Dissenting Opinion by
Mb. Justice Robeets :The majority holds that the trial court erred when it permitted the condemnee and his expert to testify as to the cost of improving the condemned land. I cannot agree. It is quite clear that this testimony was given to indicate why the property had the value the condemnee claimed, and is therefore admissible. See Eminent Domain Code §§704, 705(1). This testimony was not given as a separate item of damages, as the majority asserts, but rather was linked—even in the trial judge’s charge—with the purchase price of the land. Thus it is my view that the cost of site improvement, just as the purchase price of the property, was properly admitted to show the fair market value of the land, and how the condemnee and his expert arrived at this valuation.

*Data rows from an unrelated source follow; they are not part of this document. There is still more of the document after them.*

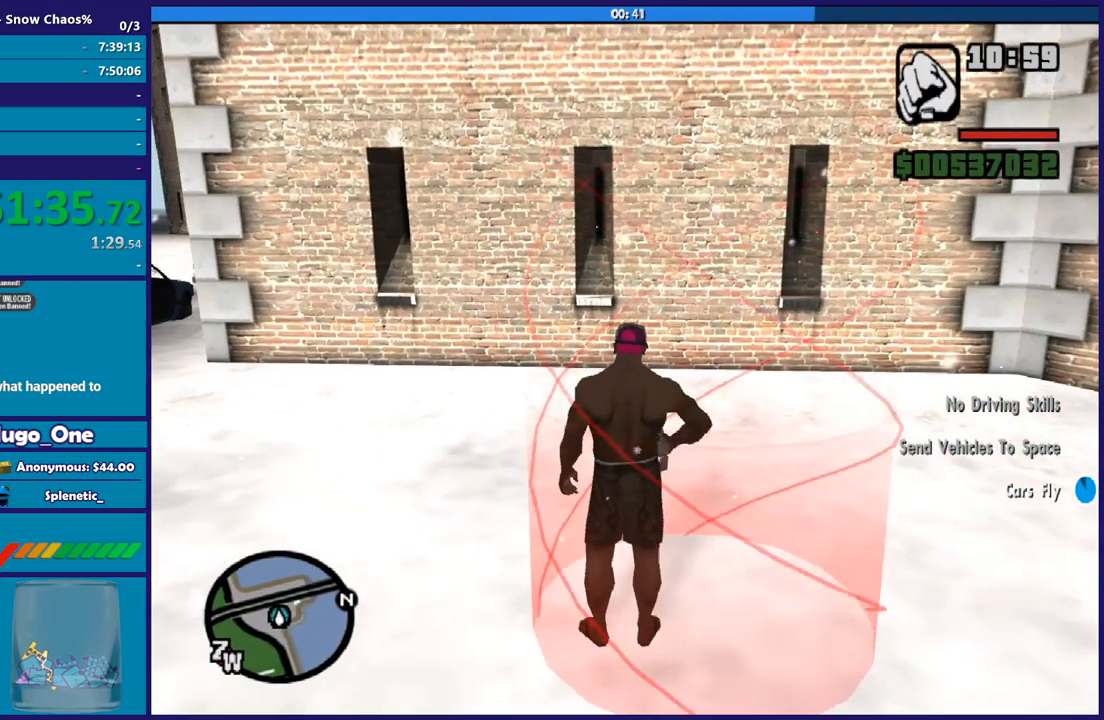
{"buttons": ["A"], "left_stick": "center", "right_stick": "center", "button_events": [[67, "Y", "down"], [167, "Y", "up"], [334, "A", "down"], [434, "A", "up"], [500, "A", "down"]]}
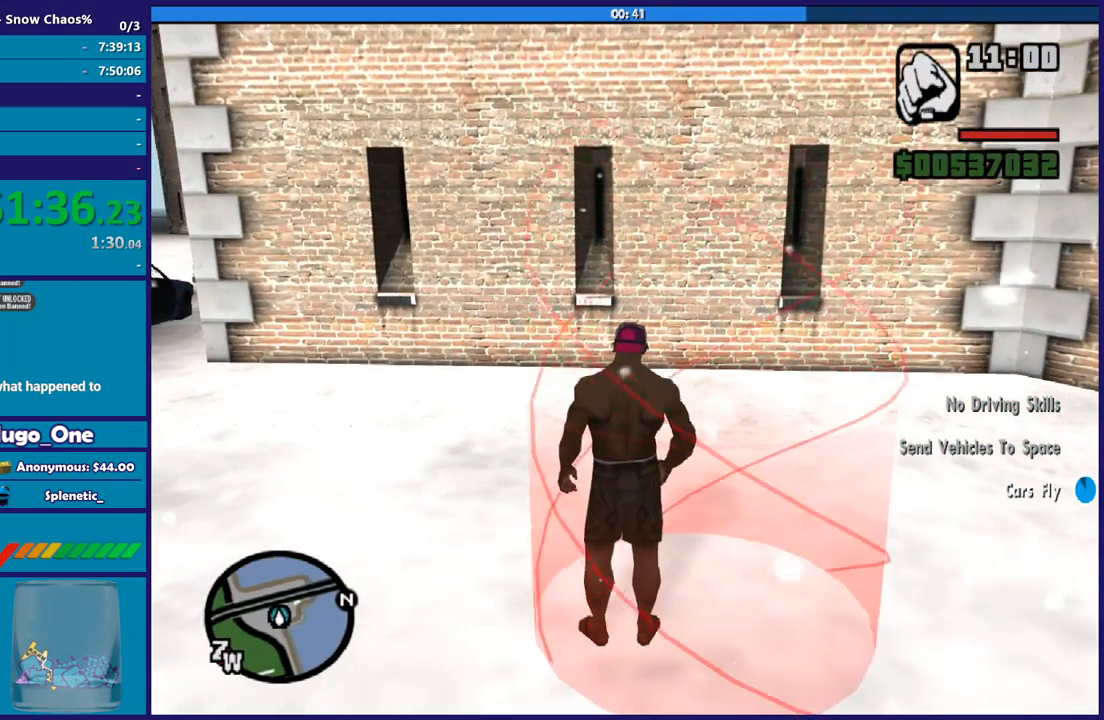
{"buttons": ["A"], "left_stick": "center", "right_stick": "center", "button_events": [[134, "A", "up"], [201, "A", "down"], [334, "A", "up"], [401, "A", "down"]]}
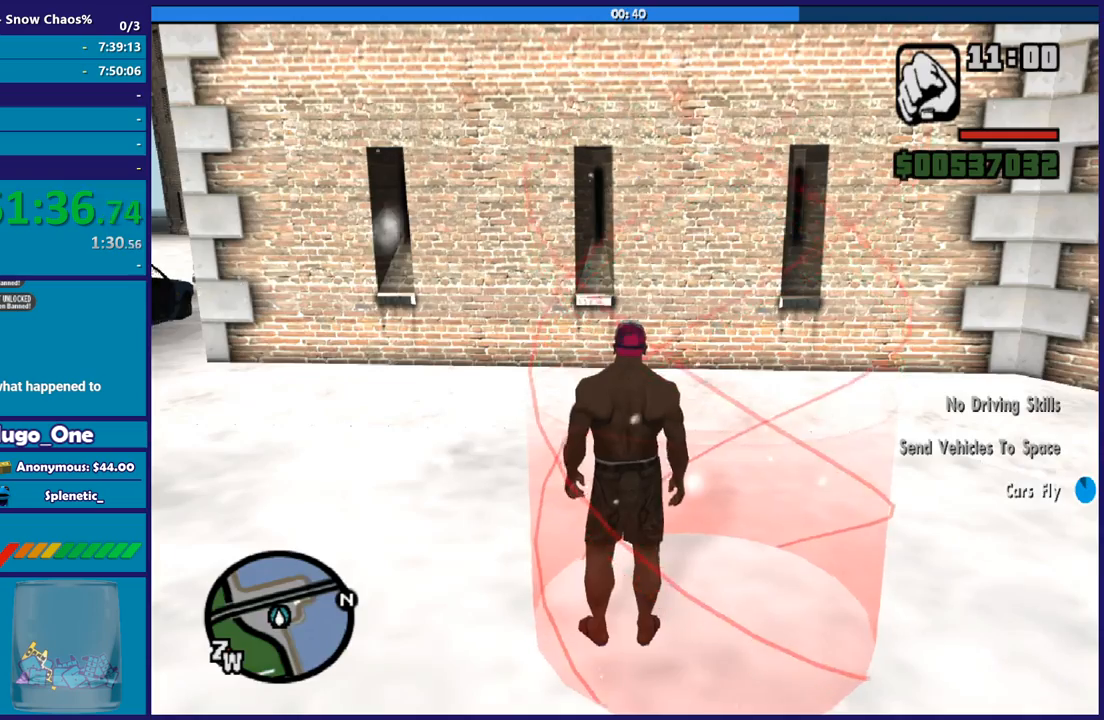
{"buttons": ["A"], "left_stick": "center", "right_stick": "center", "button_events": [[33, "A", "up"], [100, "A", "down"], [200, "A", "up"], [300, "A", "down"], [400, "A", "up"], [500, "A", "down"]]}
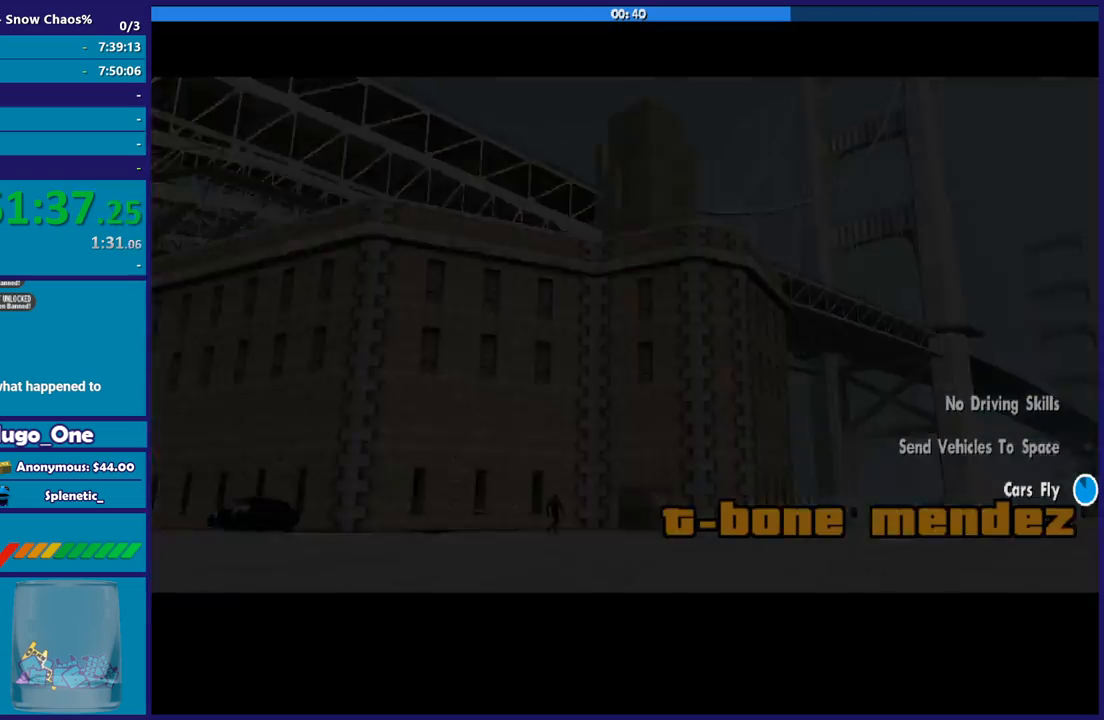
{"buttons": [], "left_stick": "center", "right_stick": "center", "button_events": [[101, "A", "up"], [167, "A", "down"], [301, "A", "up"], [401, "A", "down"], [501, "A", "up"]]}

*241Nor can I agree with the majority that it was error to admit into evidence the price paid by the Commonwealth for a nearby property. I am not persuaded that we should exclude such testimony simply because when the condemnor and condemnee agree on a price, they may be “settling a potential lawsuit.” Community Housing Services, Inc. v. Pittsburgh Urban Redevelopment Authority, 435 Pa. 344, 350, 253 A. 2d 260, 262 (1969) (Pomeroy, J., concurring). There are many “extraneous” factors which can motivate any buyer and seller when they agree upon a price, and yet these private agreements are admissible. See Eminent Domain Code §705(2) (i). I see no reason to single out the condemnation situation for special treatment, unless, of course, it is the condemnor seeking to introduce such testimony. In that case the testimony is properly excluded, “otherwise the condemning authority could then in effect use one of its own enforced low sales prices to drive down the price in all comparable condemnations.” Community Housing Services, 435 Pa. at 352, 253 A. 2d at 263 (Roberts, J., dissenting).
According, I dissent and would affirm the judgment of the trial court.
Mr. Chief Justice Bell joins in this dissenting opinion.